EncryptedPDFException
We saw in the last section that PDFTextStream’s constructors can throw EncryptedPDFExceptions when an encryption-related error occurs. Please refer to the examples and explanation in the previous section for details on this exception type.
FaultyPDFException
PDFTextStream is also capable of throwing com.snowtide.pdf.FaultyPDFException
from its constructors, as well as from most of its other functions that
access PDF data. This exception type is thrown when PDFTextStream encounters
file data that it doesn’t understand. This indicates one of the following:
- The file in question is not a PDF document
- The file is a PDF document, but is corrupted or otherwise unusable, and PDFTextStream cannot repair it
Exception Handling Patterns
In production environments, especially when PDFTextStream is being used to extract content from PDF documents sourced from untrusted parties (such as indexing PDF documents found on the internet), handling these exceptions properly is important for proper monitoring of the results of your PDF content extraction efforts.

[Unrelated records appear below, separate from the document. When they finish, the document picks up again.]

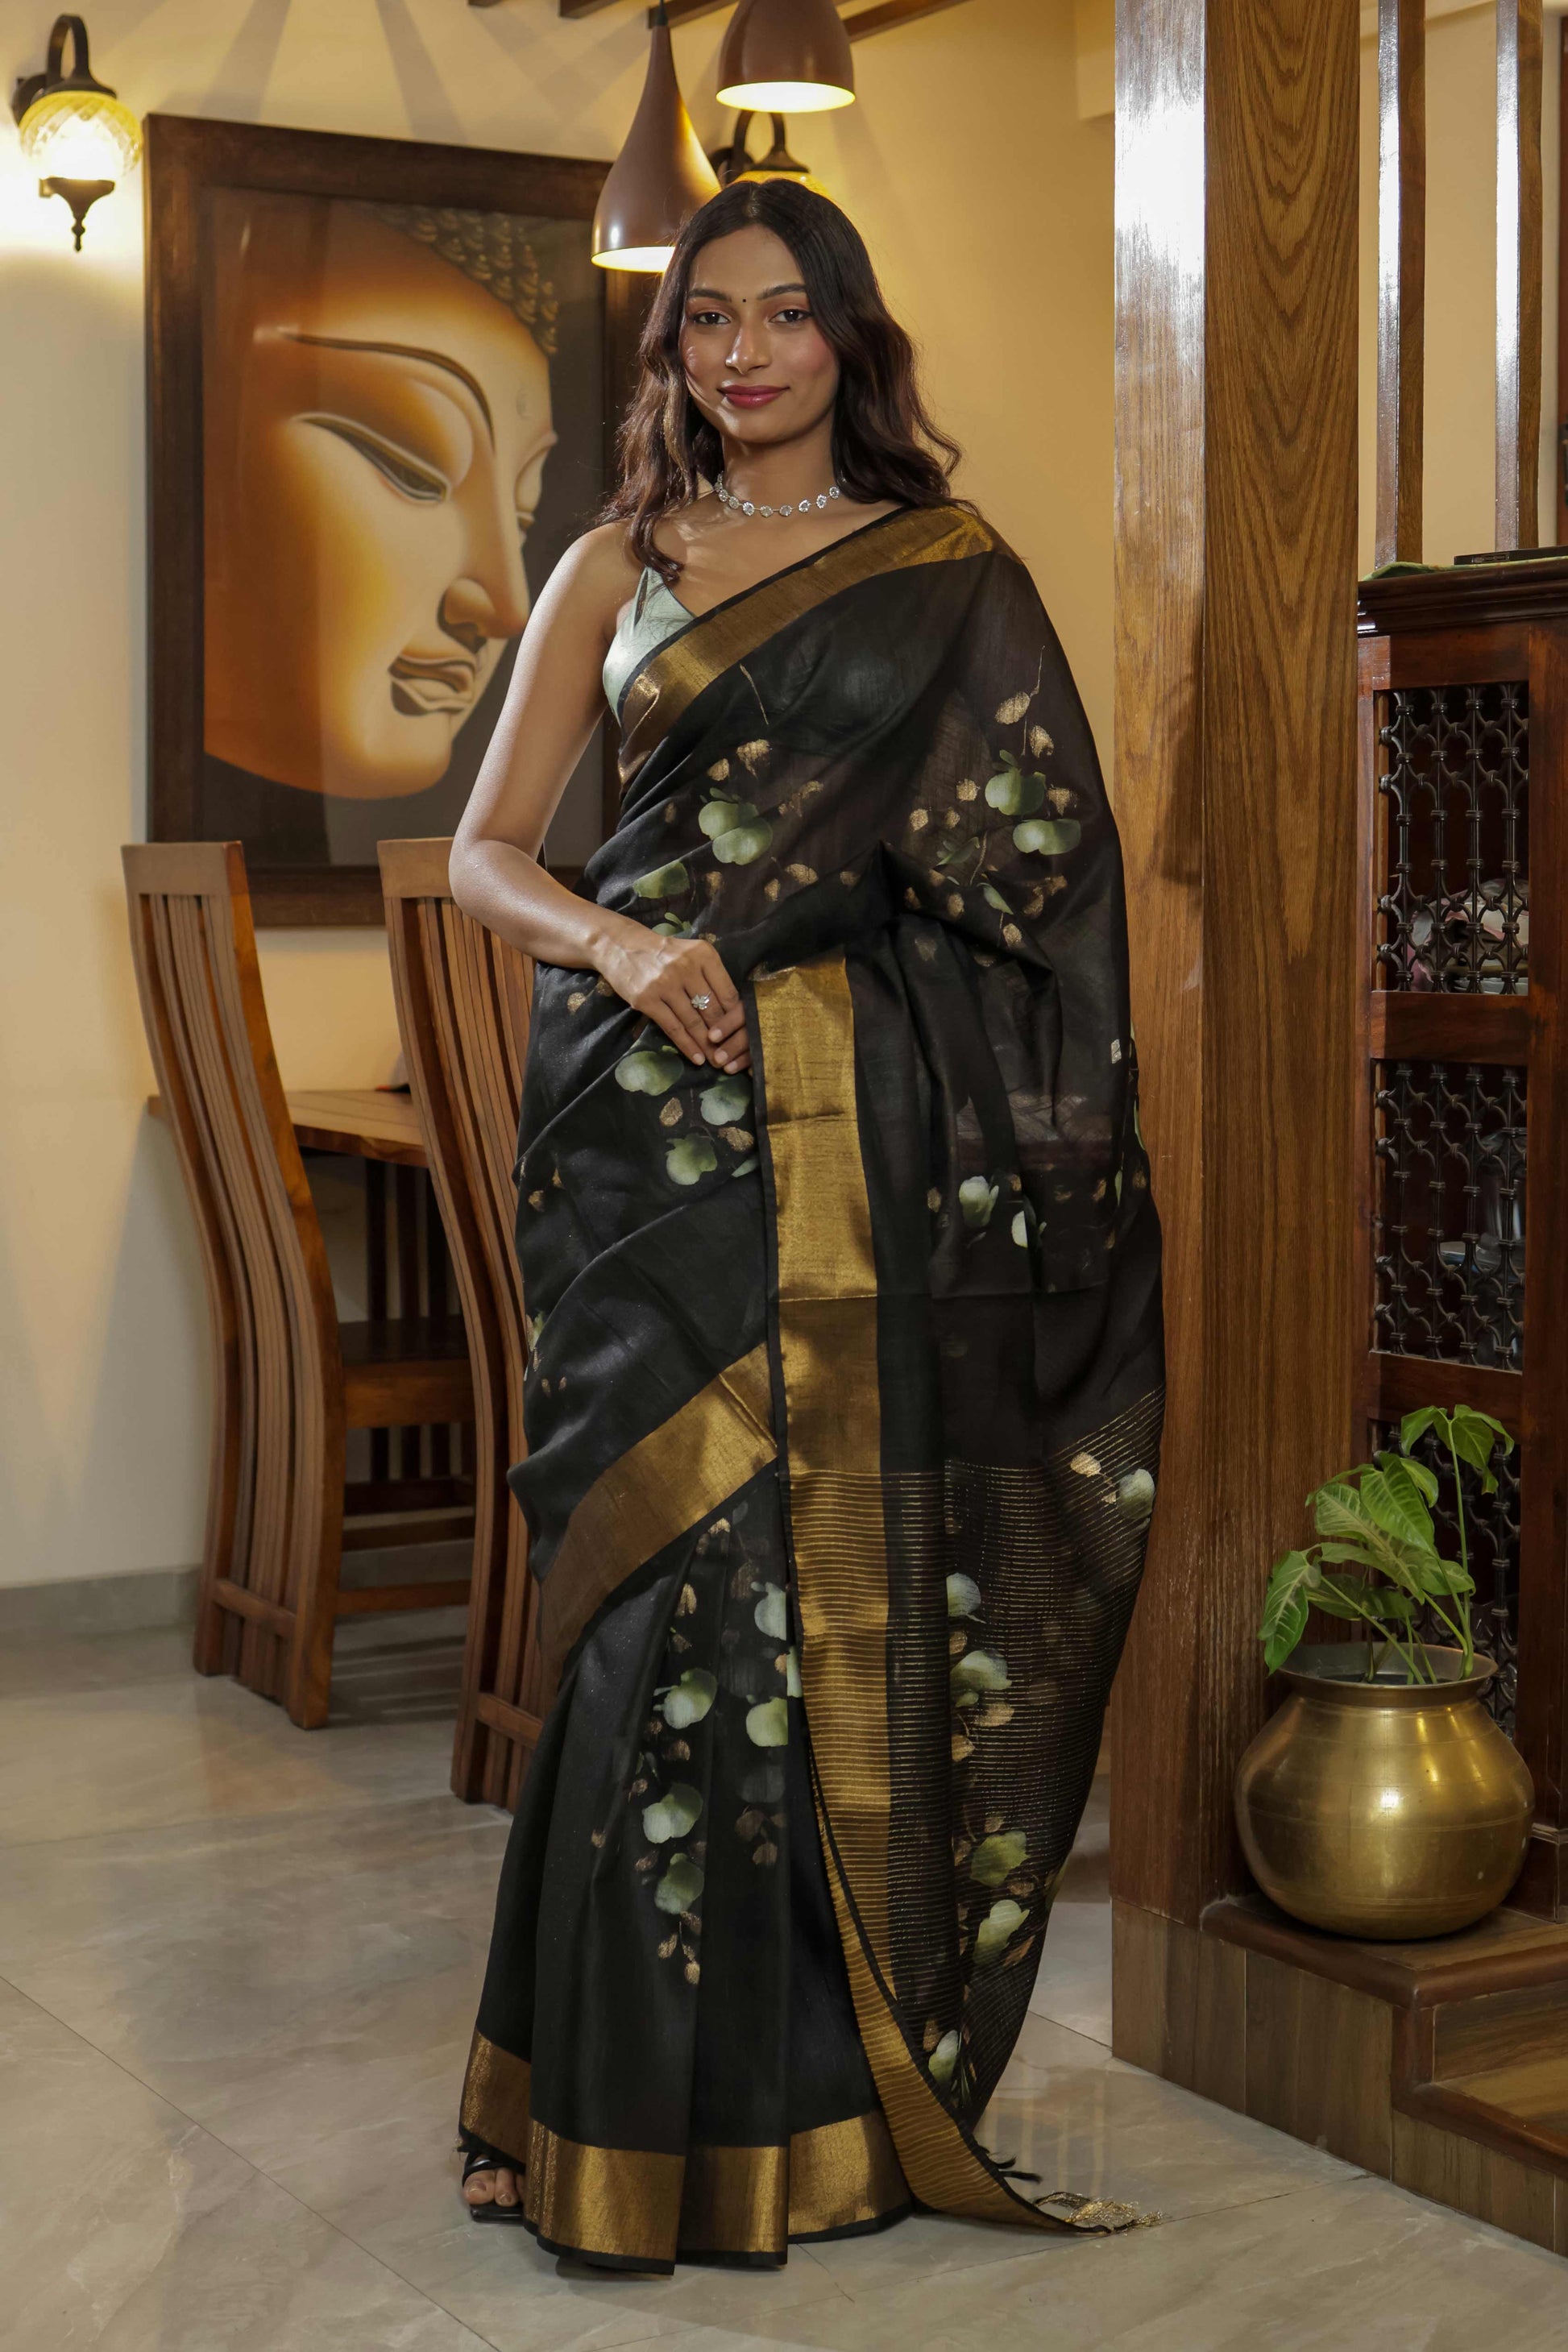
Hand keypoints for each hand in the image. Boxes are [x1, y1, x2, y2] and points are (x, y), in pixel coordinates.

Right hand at [593, 919, 752, 1071]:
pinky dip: (687, 1046)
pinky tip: (697, 1058)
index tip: (741, 1033)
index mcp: (703, 954)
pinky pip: (673, 1028)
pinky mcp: (647, 1000)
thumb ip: (711, 975)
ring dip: (707, 1045)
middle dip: (724, 1034)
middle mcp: (686, 967)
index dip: (736, 1016)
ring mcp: (665, 984)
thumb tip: (732, 1010)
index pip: (727, 991)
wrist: (620, 946)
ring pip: (693, 1021)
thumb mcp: (691, 954)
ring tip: (716, 1060)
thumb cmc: (662, 953)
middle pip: (711, 1008)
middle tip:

Below is a typical pattern that is ideal for such environments – it illustrates the pattern that should be used for properly handling each of the three types of exceptions most commonly seen when working with PDFTextStream.
public static String extractPDFText (File pdfFile) { try { PDFTextStream stream = new PDFTextStream(pdfFile); StringBuffer sb = new StringBuffer(1024); OutputTarget tgt = new OutputTarget(sb); stream.pipe(tgt); stream.close(); return sb.toString(); } catch (EncryptedPDFException e) { System.out.println("PDF document (" + pdfFile.getAbsolutePath() + ") is encrypted..."); } catch (FaultyPDFException e) { System.out.println("PDF document (" + pdfFile.getAbsolutePath() + ") cannot be read because: " + e.getMessage()); } catch (IOException e) { System.out.println("PDF document (" + pdfFile.getAbsolutePath() + ") caused general IO error: " + e.getMessage()); } return null; }
Obviously, logging these errors to System.out
isn’t what one
would do in production, but the pattern is the same – just insert the
appropriate logging or other application-specific routines for handling each
type of exception.